EXTRAIT CHOISI:

----------------

L’opéra a cette capacité de nous bouleverser en profondeur ; les œuvres nous parlent spécifiquement, souvent avec une intensité et une justesse qui s’avèrent très inspirantes pour le public, les artistes…

Les metteurs en scène invités partagent notre passion de l’opéra. Il ne pourrait pas en être autrement. C’est évidemment le cas d’Olivier Py dont le Capitole a présenté déjà La Gioconda, Dialogues des Carmélites, mais aussi le spectacle M’zelle Nitouche de Pierre-André Weitz dans lequel il jouait plusieurs rôles. Olivier Py nous propose des modèles de mises en scène en grand amoureux du genre, avec un respect et une connaissance de la musique, et cette envie de se frotter aux drames sans jamais plaquer un système ou une grille unique, ou des recettes déjà vues. S’agissant de son prochain opéra au Capitole, Boris Godounov, la production est d’autant plus attendue que le sujet – la légitimité du pouvoir-, le hante depuis toujours.

C’est le cas aussi de Florent Siaud dont l’Eugène Onéguine est tout autant attendu (à l’affiche du 20 juin au 2 juillet 2024). Florent Siaud est d’autant plus habitué de la scène qu’il a fondé sa propre troupe de théâtre au Canada. Par ailleurs, il présente Lohengrin à Strasbourg cette saison. Florent adore le chant ; il a la faculté d’emporter le spectateur, de le conduire et de lui faire traverser l’œuvre du début à la fin.

C’est enfin le cas de Thomas Lebrun à qui nous devons notre première production de la saison 2023-2024 : Les Pêcheurs de perles (du 16 septembre au 8 octobre 2023). Thomas vient d’un autre horizon que l’opéra puisqu’il est chorégraphe. Il aborde le lyrique avec beaucoup de sensibilité et une intuition juste ; avec humilité, amour et humour. Ses Pêcheurs en témoignent et découlent aussi d’un véritable travail d’équipe auquel ont participé deux piliers de la Maison, André Fontaine qui a signé les décors, et David Belugou, les costumes.

 

 

CLASSIQUENEWS : Pouvons-nous évoquer la place du ballet et de la danse ?

----------------

OBJET DE L'EXERCICE: Recopiez mot pour mot, dans l'extrait choisi ci-dessus, tout ce qui va de « Les metteurs en » jusqu'à « hante depuis toujours. ».

DONNÉES FOURNIES:
----------------

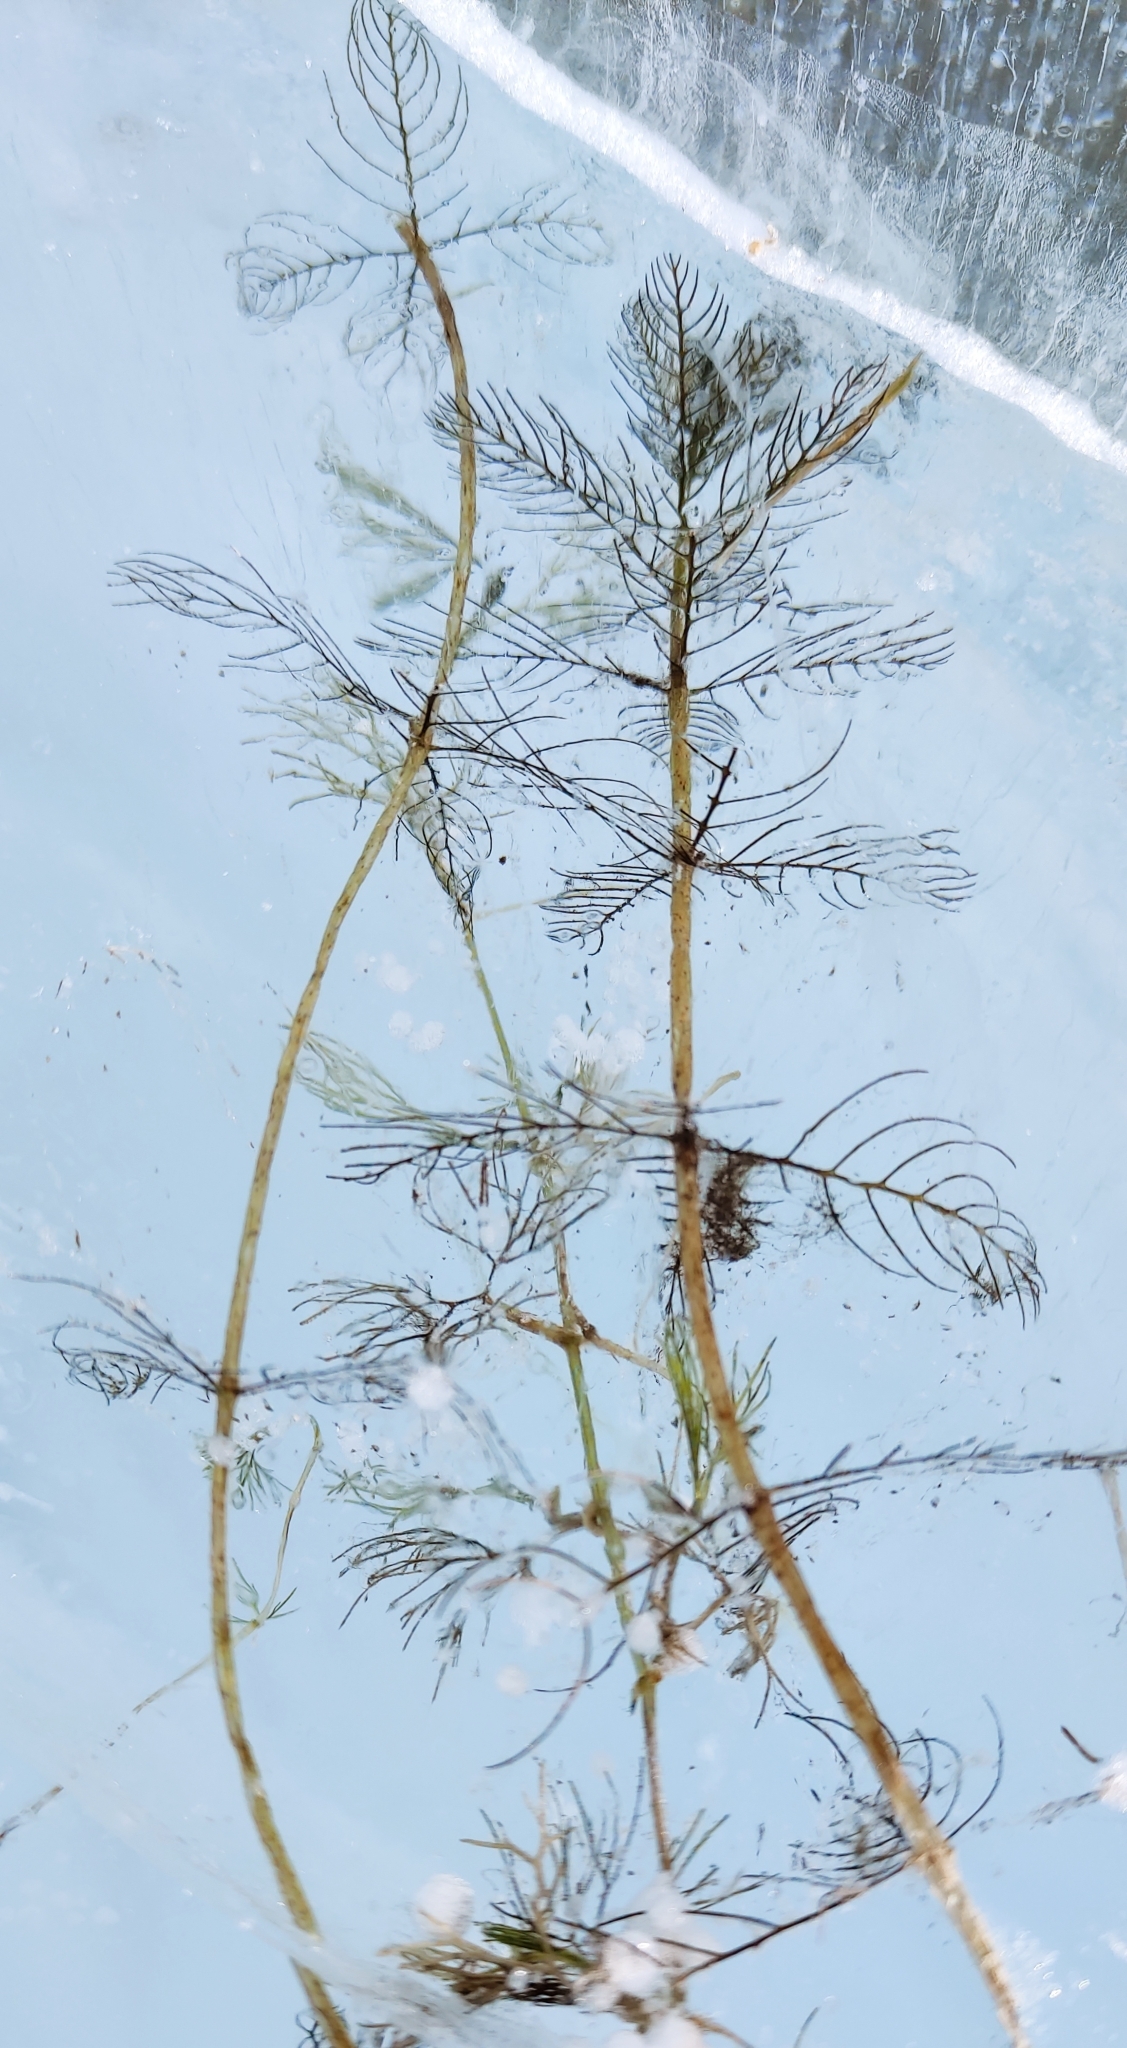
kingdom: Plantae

----------------

RÉSULTAT DE L'EXERCICE:
Les metteurs en scène invités partagent notre passion de l’opéra. Il ne pourrait pas en être autrement. C’est évidemment le cas d’Olivier Py dont le Capitole a présenté déjà La Gioconda, Dialogues des Carmélites, mais aussi le spectacle M’zelle Nitouche de Pierre-André Weitz dans lequel il jouait plusieurs rôles. Olivier Py nous propose des modèles de mises en scène en grand amoureux du genre, avec un respect et une connaissance de la musique, et cette envie de se frotter aux drames sans jamais plaquer un système ou une grille unique, ou des recettes déjà vues. S’agissant de son prochain opéra au Capitole, Boris Godounov, la production est d’autant plus attendue que le sujet – la légitimité du pouvoir-, le hante depuis toujours.